Donc elle rencontra Patrick. Où ? Quand ? Comment ? Je ne l’ai jamais su et d’ailleurs cela n’a pas d’importance. Il lui fit une cour discrète, tellement discrète qu’elle ne s’en aperçut pas tout de suite. Il lui cédait son tour dans la file d’attente du restaurant qu’ils fréquentaient à midi, il lui demandait la permission de s’asseoir à sa table. Elle en éprouvait du plaisir car sa conversation était distrayante et son humeur toujours joyeuse. Mais son esprit à elle, rempli par ses tâches et ses projets professionnels, ne s’attardait pas à l’attitude amicale de Patrick : il ne faisait pas partie de ses projets. Quand il finit par l’inviter à dîner, elle sursauta. Il fut surpris de sa réaction. Elle va refuser, pensa-t-il. Elle le regarda, incrédule : il se moque de moi ? Il reprit :
— Accepteriez-vous
de dîner avec moi demain soir ?
–
Pourquoi pas. »
Ils
s’accordèrent sur l’heure et le lieu de leur rendez-vous, échangèrent leur
numéro de téléphone. Elle consulta sa montre, et poussa un petit
cri : Je vais être en retard ! Elle attrapa son sac
et s’éclipsa.
Elle
escalada les escaliers et arriva en salle de réunion pile à l’heure.
Lorsqu’elle entra, le sourire narquois de Régis Valdeau s’effaça, remplacé par un long soupir de déception. Il ne la prendrait pas en faute
encore aujourd’hui, mais elle ne perdait rien pour attendre. Or, ainsi que vous
connaissez Evelyne, elle avait intercepté le changement de mimique de son
collègue et immédiatement compris qu’elle devait le redouter. Elle se promit de
ne lui laisser aucune occasion de la mettre en difficulté. Comme de coutume,
elle remplit parfaitement son rôle, ses interventions furent jugées
judicieuses. La journée se termina sans encombre.
Le
lendemain après-midi, son téléphone sonna sur son bureau. Elle avait pourtant
demandé qu’on ne lui transmette aucun appel Elle ne décrocha pas. Tellement
absorbée par son travail depuis le matin, elle n’était même pas sortie se
restaurer à midi. Quand enfin elle passa devant la standardiste, celle-ci
l’interpella poliment :
— Un
certain Patrick a insisté pour que je note son message.
Evelyne
prit la feuille de papier qu’on lui tendait et lut : « J’espère que
vous allez bien. Je ne vous ai pas vue à déjeuner. Rappelez-moi pour confirmer
notre rendez-vous. » Patrick ! Elle l’avait oublié. Elle regarda
l’heure. Elle avait juste le temps de faire un saut chez elle pour se changer.

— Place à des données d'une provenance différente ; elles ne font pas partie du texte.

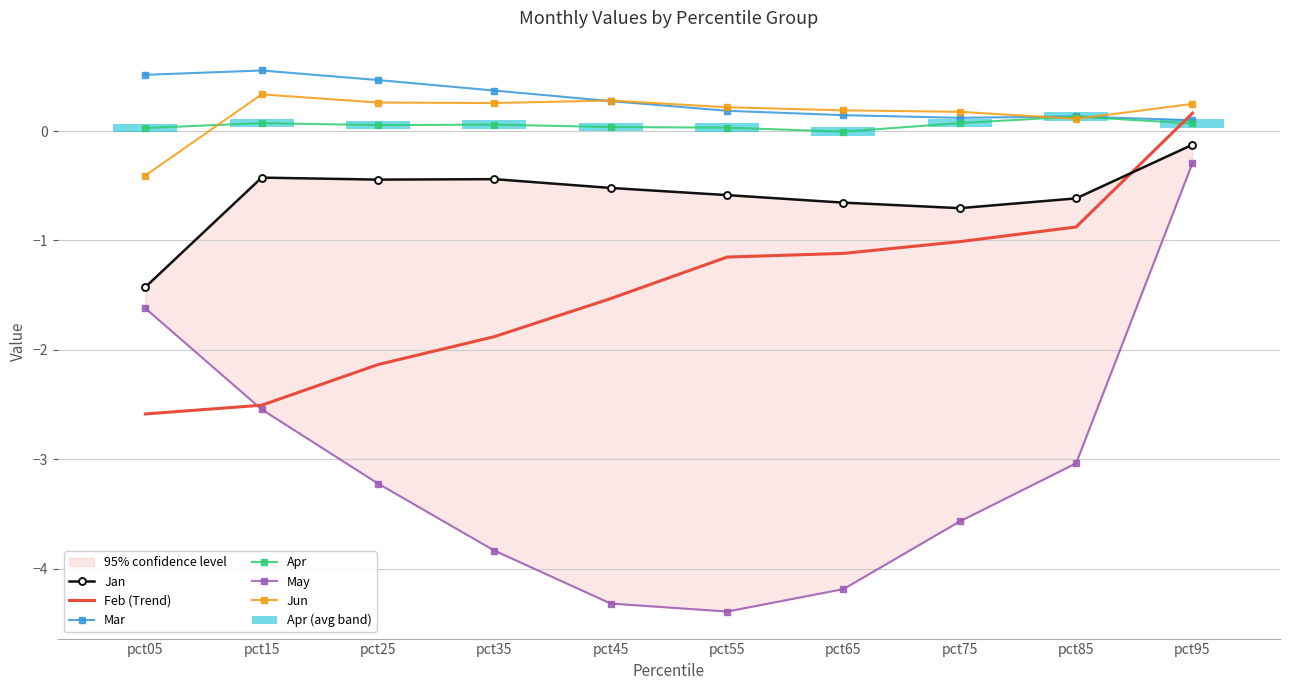

Where is Jun nearest to the value 0?

pct85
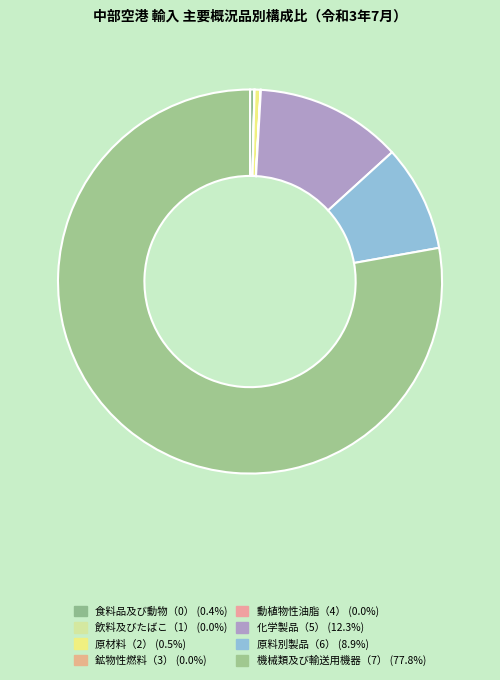

What percentage is NOT represented by 原料別製品（6）?

91.1%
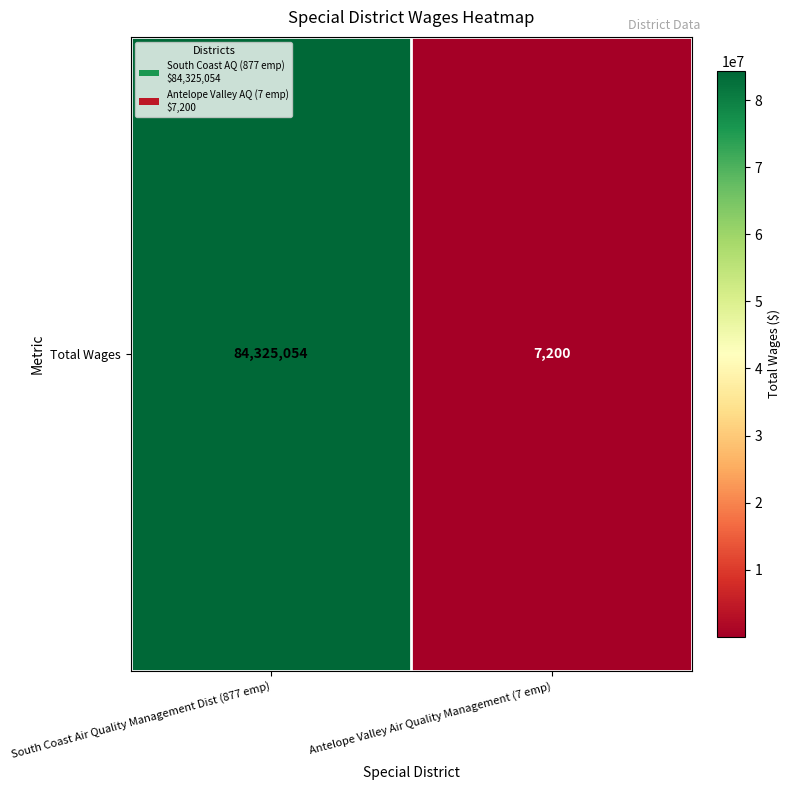

List the labels in order of value, smallest first.

Antelope Valley Air Quality Management (7 emp), South Coast Air Quality Management Dist (877 emp)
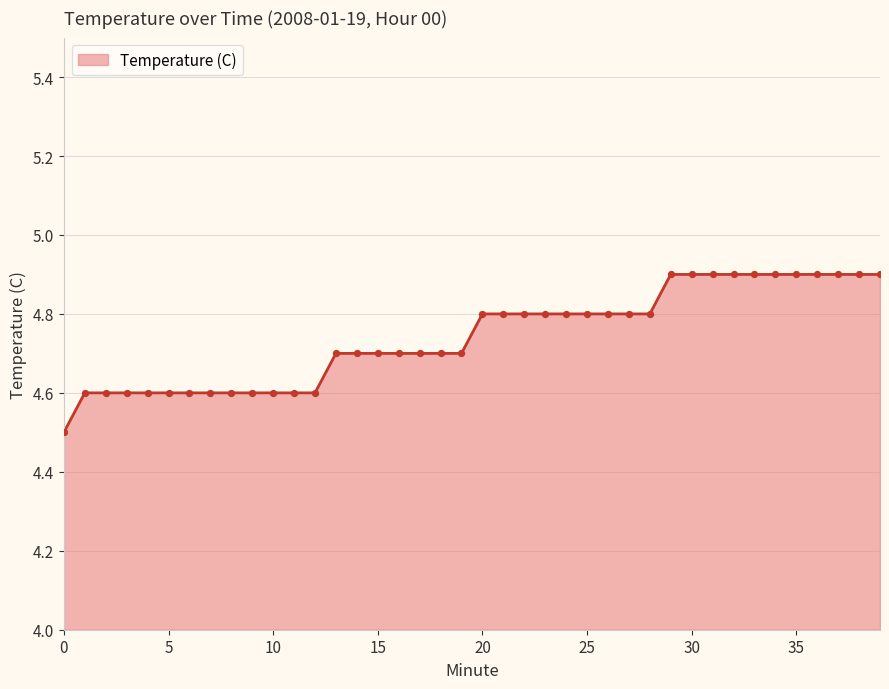

What is the difference between the maximum and minimum values?

0.4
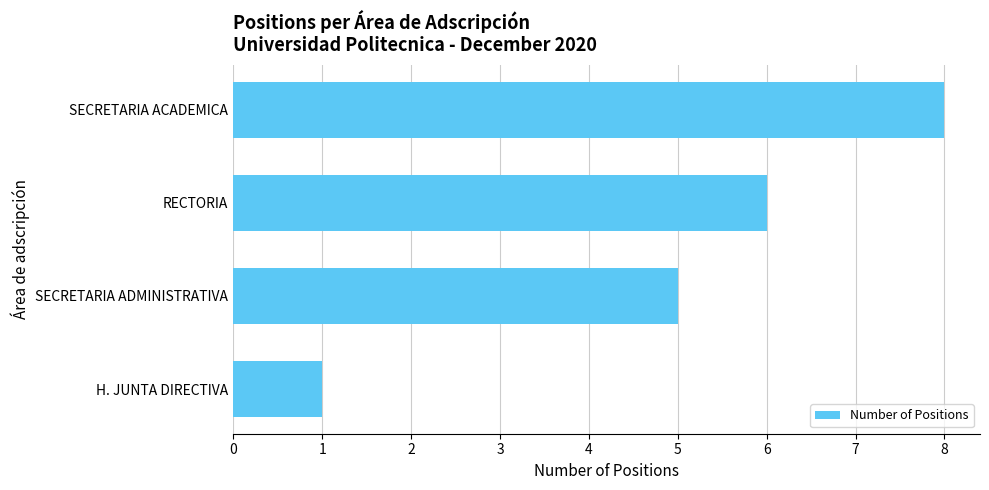

What is the greatest value displayed?

8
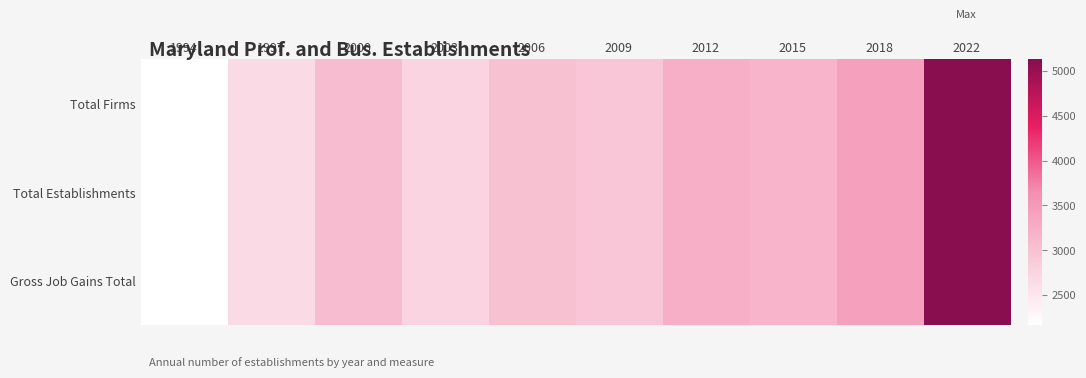

Reading left to right, what are all the values shown in this chart?

Total Firms: 1994=2162	1997=2670	2000=3073	2003=2748	2006=2998	2009=2936	2012=3238	2015=3159	2018=3419	2022=5129
Total Establishments: 1994=2162	1997=2670	2000=3073	2003=2748	2006=2998	2009=2936	2012=3238	2015=3159	2018=3419	2022=5129
Gross Job Gains Total: 1994=2162	1997=2670	2000=3073	2003=2748	2006=2998	2009=2936	2012=3238	2015=3159	2018=3419	2022=5129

Elle se demanda s’il n’était pas trop tard pour le rappeler. Elle retourna dans
son bureau.
— Allô ?
Patrick…. C’est Evelyne…. Oui, je vais très bien, merci… Un gros dossier m’a
accaparée toute la journée, excusez-moi… Oui, bien sûr, je suis toujours
d’accord pour ce soir… Très bien… A tout à l’heure alors.
Je
vous assure qu’il aurait été regrettable qu’elle manquât le rendez-vous car
cette histoire n’aurait pas eu de suite!
Patrick
se montra sous un jour nouveau. D’intéressant, il devint drôle. De courtois, il
devint attentionné. Ma cousine se surprit à sentir monter en elle comme un
début de sentiment jusqu’ici inconnu. Quelques autres soirées suivirent, toujours
très agréables. Elle appréciait de plus en plus sa compagnie. C’était
réciproque apparemment. Ils prirent l’habitude de passer un week-end sur deux ensembles.
Chaque nouveau rendez-vous voyait leur relation évoluer vers une douce
habitude. La tendresse s’installait, émaillée de mots doux, de petites
attentions affectueuses. Ils vivaient ces journées hors du temps à l’abri des
vicissitudes du quotidien. Evelyne remarqua bientôt qu’elle attendait de plus
en plus impatiemment ces samedi-là, mais elle refusa de s’y attarder. Ce rythme
lui convenait parfaitement car elle souhaitait conserver une part de liberté
absolue, voire de solitude. Enfin, c’est ce qu’elle prétendait.
Au
cours de l’un de ces week-ends, Patrick parut à Evelyne plus embarrassé qu’à
l’ordinaire. Il lui sembla pensif, et même légèrement anxieux.
–
Que se passe-t-il, Patrick ? Tu parais inquiet.